During our recent Google Apps to Office 365 migration we realized after the migration that there was a key feature that was missing in Office 365: the ability to send from email aliases from a single account (without having a shared mailbox)

In Google Apps this is a very simple feature and easily configured in the settings page.

In Office 365 that is not the case. Receiving from multiple aliases is easy by just added that email to the SMTP aliases for a user account.

The problem occurs when you want to send from a single account, but as another user. We use aliases heavily, so we don’t want to pay for the roughly 15 accounts that we send from (but distribute to multiple different users).

Googling (or Binging, ahem) led to have a ton of responses, but none that wouldn’t yield the recipient seeing alias@domain.com on behalf of realaccount@otherdomain.com (common behavior for those Exchange admins out there).

The other disclaimer here is that this is not an officially supported method by any Microsoft documentation that I found, rather some applied Exchange on-premise knowledge that came in handy.

Unfortunately, this also only works in the actual Outlook client, not in the Office 365 OWA mail client.

This solution requires you to fire up remote Powershell to connect to Exchange Online (by this point your execution policy should already be allowing connectivity remotely)

To create your Exchange Online Remote Powershell session do the following:

$LiveCred = Get-Credential
$Session = New-PSSession -ConfigurationName Microsoft.Exchange -ConnectionUri https://ps.outlook.com/powershell/ -Credential $LiveCred -Authentication Basic -AllowRedirection
Import-PSSession $Session

Give it a minute to parse and load all required commandlets. while you are waiting you can complete the steps below

Now fire up the Exchange Online web page.

For each email address you want to send as:

  1. Ensure that your receiving account does not have an SMTP alias in the email addresses defined that you would like to send as
  2. Go to the recipients tab
  3. To to the contact sub-tab
  4. Create an external contact with the email address you would like to send as.
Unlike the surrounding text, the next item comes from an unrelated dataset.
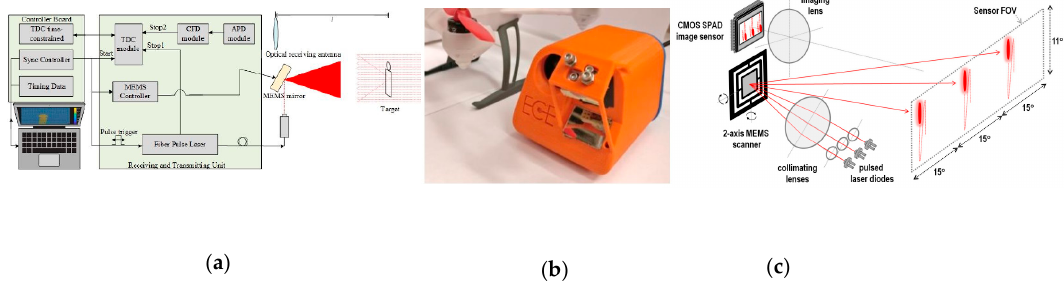
Figure 9. 2D MEMS LiDAR systems built with ( a ) an electrostatic MEMS mirror and a single pixel receiver [74] ( b ) an electrothermal MEMS mirrors with a single pixel receiver [75]; ( c ) an electromagnetic MEMS mirror with a detector array [76].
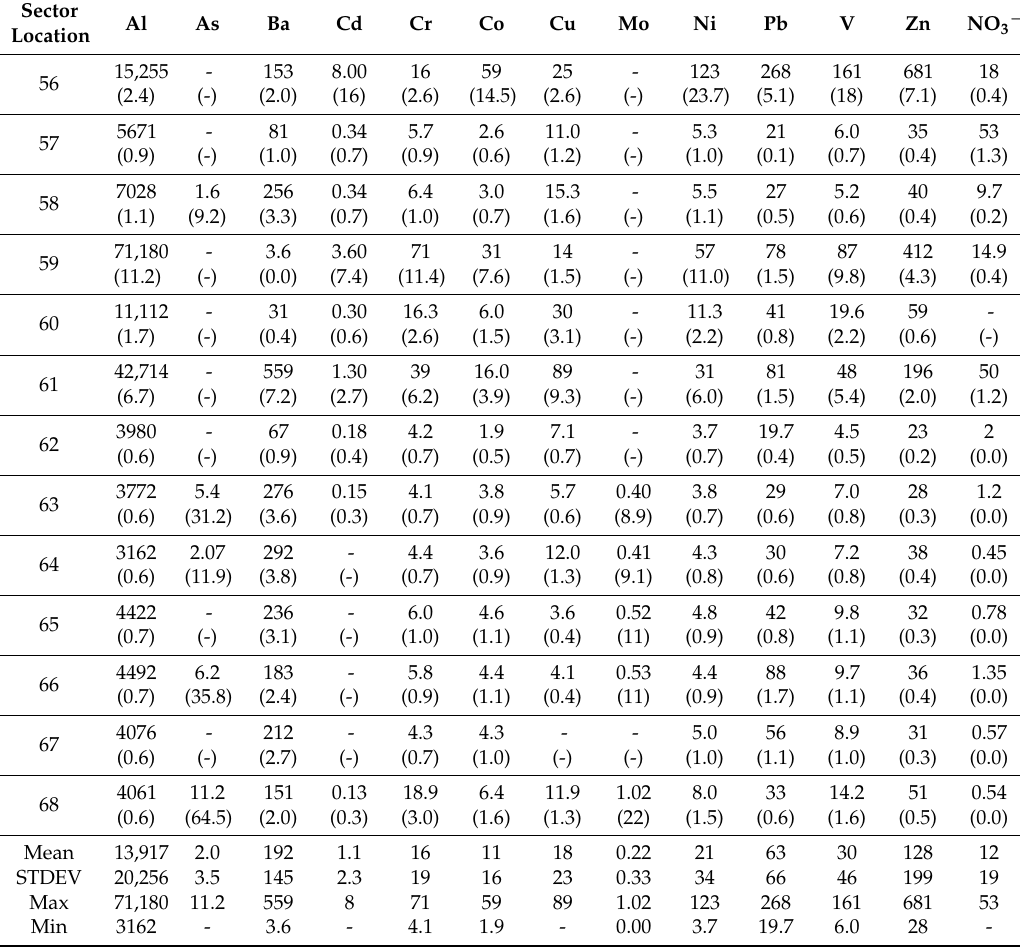
Table 3. Data for metals and NO 3 − concentrations in E sector.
Please note that the Display Name cannot be the same as any other account (it will let you add it, but in the rule creation for routing it won’t let you proceed)
  5. Go to the mail flow tab
  6. Create a new blank rule
  7. Name the rule as you would like
  8. Select: Apply this rule if the recipient is… and select the external contact you created
  9. Select: Redirect the message to… and select your recipient account (what you login as)
  10. Leave all other options as default and select save
  11. Wait around 10 minutes to ensure the rule has propagated across all nodes
  12. Now open your loaded powershell prompt back up
  13. Run the following command: Add-RecipientPermission alias@anotherdomain.com -AccessRights SendAs -Trustee loginaccount@domain.com
  14. Wait around 10 minutes to ensure the rule has propagated across all nodes
  15. Open up Microsoft Outlook
  16. Create a new message
  17. Click the from button, and select Other E-mail addresses…
  18. Click the from button in the dialog that opens and select the external contact you created in step 4

Rinse and repeat this process for each alias you would like to send as.

It isn’t pretty, but it gets the job done!